Version Control with Git: Part 1
================================

In the next two modules, we will look at the version control system **Git**. Of
the numerous version control systems available (Git, Subversion, CVS, Mercurial),
Git seems to be the most popular, and we generally find that it is great for:

* Collaborating with others on code
* Supporting multiple concurrent versions (branches)
* Tagging releases or snapshots in time
* Restoring previous versions of files
* What it lacks in user-friendliness it makes up for in good documentation
* Intuitive web platforms available

After going through the two Git modules, students should be able to:

* Create a new Git repository hosted on GitHub
* Clone a repository, commit and push changes to the repository
* Track the history of changes in files in a Git repository
* Demonstrate a basic understanding of forking, branching, tags, and pull requests
* Work collaboratively with others on the content in a Git repository

GitHub is a web platform where you can host and share Git repositories
("repos").
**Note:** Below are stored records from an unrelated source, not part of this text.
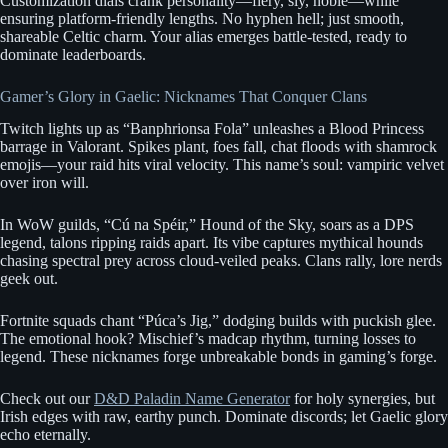
Customization dials crank personality—fiery, sly, noble—while
ensuring platform-friendly lengths. No hyphen hell; just smooth,
shareable Celtic charm. Your alias emerges battle-tested, ready to
dominate leaderboards.
Gamer’s Glory in Gaelic: Nicknames That Conquer Clans
Twitch lights up as “Banphrionsa Fola” unleashes a Blood Princess
barrage in Valorant. Spikes plant, foes fall, chat floods with shamrock
emojis—your raid hits viral velocity. This name’s soul: vampiric velvet
over iron will.
In WoW guilds, “Cú na Spéir,” Hound of the Sky, soars as a DPS
legend, talons ripping raids apart. Its vibe captures mythical hounds
chasing spectral prey across cloud-veiled peaks. Clans rally, lore nerds
geek out.
Fortnite squads chant “Púca’s Jig,” dodging builds with puckish glee.
The emotional hook? Mischief’s madcap rhythm, turning losses to
legend. These nicknames forge unbreakable bonds in gaming’s forge.
Check out our
D&D Paladin Name Generator
for holy synergies, but
Irish edges with raw, earthy punch. Dominate discords; let Gaelic glory
echo eternally.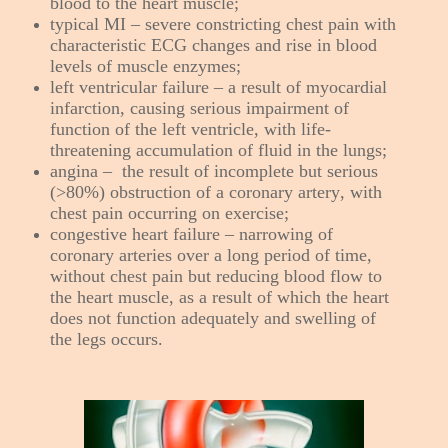
blood to the heart muscle;
typical MI – severe constricting chest pain with
characteristic ECG changes and rise in blood
levels of muscle enzymes;
left ventricular failure – a result of myocardial
infarction, causing serious impairment of
function of the left ventricle, with life-
threatening accumulation of fluid in the lungs;
angina – the result of incomplete but serious
(>80%) obstruction of a coronary artery, with
chest pain occurring on exercise;
congestive heart failure – narrowing of
coronary arteries over a long period of time,
without chest pain but reducing blood flow to
the heart muscle, as a result of which the heart
does not function adequately and swelling of
the legs occurs.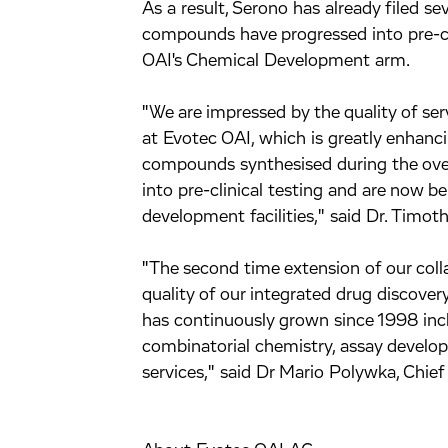
As a result, Serono has already filed se
compounds have progressed into pre-cl
OAI's Chemical Development arm.
"We are impressed by the quality of ser
at Evotec OAI, which is greatly enhanc
compounds synthesised during the over
into pre-clinical testing and are now b
development facilities," said Dr. Timot
"The second time extension of our colla
quality of our integrated drug discovery
has continuously grown since 1998 incl
combinatorial chemistry, assay devel
services," said Dr Mario Polywka, Chief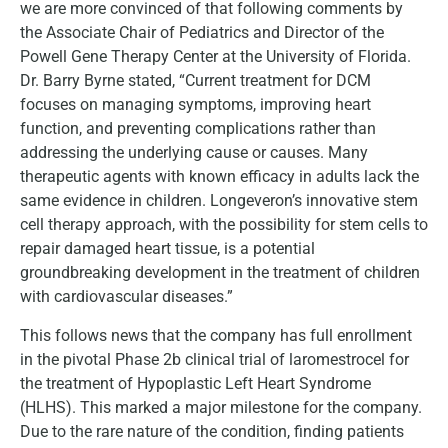
we are more convinced of that following comments by
the Associate Chair of Pediatrics and Director of the
Powell Gene Therapy Center at the University of Florida.
Dr. Barry Byrne stated, “Current treatment for DCM
focuses on managing symptoms, improving heart
function, and preventing complications rather than
addressing the underlying cause or causes. Many
therapeutic agents with known efficacy in adults lack the
same evidence in children. Longeveron’s innovative stem
cell therapy approach, with the possibility for stem cells to
repair damaged heart tissue, is a potential
groundbreaking development in the treatment of children
with cardiovascular diseases.”
This follows news that the company has full enrollment
in the pivotal Phase 2b clinical trial of laromestrocel for
the treatment of Hypoplastic Left Heart Syndrome
(HLHS). This marked a major milestone for the company.
Due to the rare nature of the condition, finding patients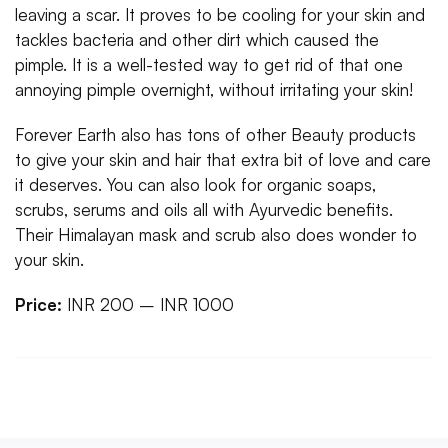
leaving a scar. It proves to be cooling for your skin and
tackles bacteria and other dirt which caused the
pimple. It is a well-tested way to get rid of that one
annoying pimple overnight, without irritating your skin!
Forever Earth also has tons of other Beauty products
to give your skin and hair that extra bit of love and care
it deserves. You can also look for organic soaps,
scrubs, serums and oils all with Ayurvedic benefits.
Their Himalayan mask and scrub also does wonder to
your skin.
Price:
INR 200 – INR 1000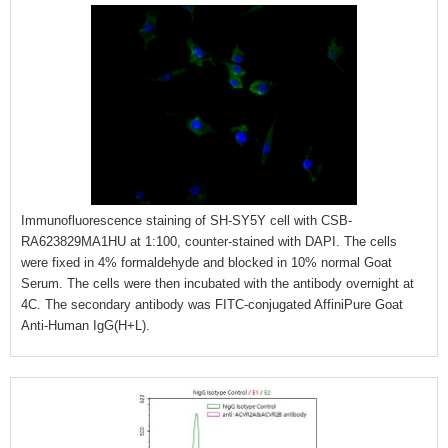
Immunofluorescence staining of SH-SY5Y cell with CSB-
RA623829MA1HU at 1:100, counter-stained with DAPI. The cells
were fixed in 4% formaldehyde and blocked in 10% normal Goat
Serum. The cells were then incubated with the antibody overnight at
4C. The secondary antibody was FITC-conjugated AffiniPure Goat
Anti-Human IgG(H+L).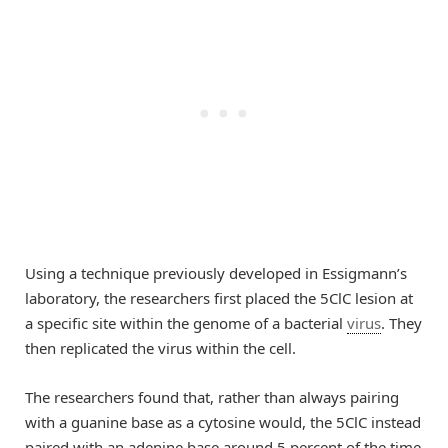
Using a technique previously developed in Essigmann’s
laboratory, the researchers first placed the 5ClC lesion at
a specific site within the genome of a bacterial
virus
. They
then replicated the virus within the cell.
The researchers found that, rather than always pairing
with a guanine base as a cytosine would, the 5ClC instead
paired with an adenine base around 5 percent of the time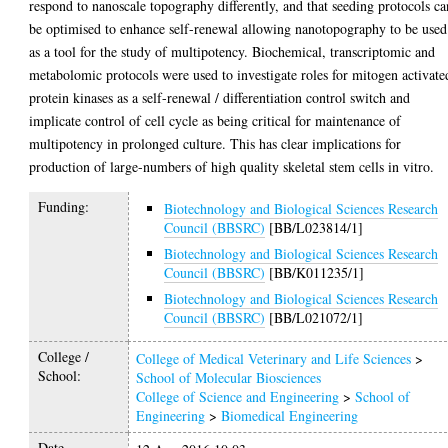
respond to nanoscale topography differently, and that seeding protocols ca
be optimised to enhance self-renewal allowing nanotopography to be used
as a tool for the study of multipotency. Biochemical, transcriptomic and
metabolomic protocols were used to investigate roles for mitogen activate
protein kinases as a self-renewal / differentiation control switch and
implicate control of cell cycle as being critical for maintenance of
multipotency in prolonged culture. This has clear implications for
production of large-numbers of high quality skeletal stem cells in vitro.
Funding:
Biotechnology and Biological Sciences Research
Council (BBSRC)
[BB/L023814/1]
Biotechnology and Biological Sciences Research
Council (BBSRC)
[BB/K011235/1]
Biotechnology and Biological Sciences Research
Council (BBSRC)
[BB/L021072/1]
College /
College of Medical Veterinary and Life Sciences
>
School:
School of Molecular Biosciences
College of Science and Engineering
>
School of
Engineering
>
Biomedical Engineering
Date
Repositories can be public or private. Much of what we will do with
this section requires you to have a GitHub account.


The Basics of Git
-----------------

Version control systems start with a base version of the document and then
record changes you make each step of the way. You can think of it as a recording
of your progress: you can rewind to start at the base document and play back
each change you made, eventually arriving at your more recent version.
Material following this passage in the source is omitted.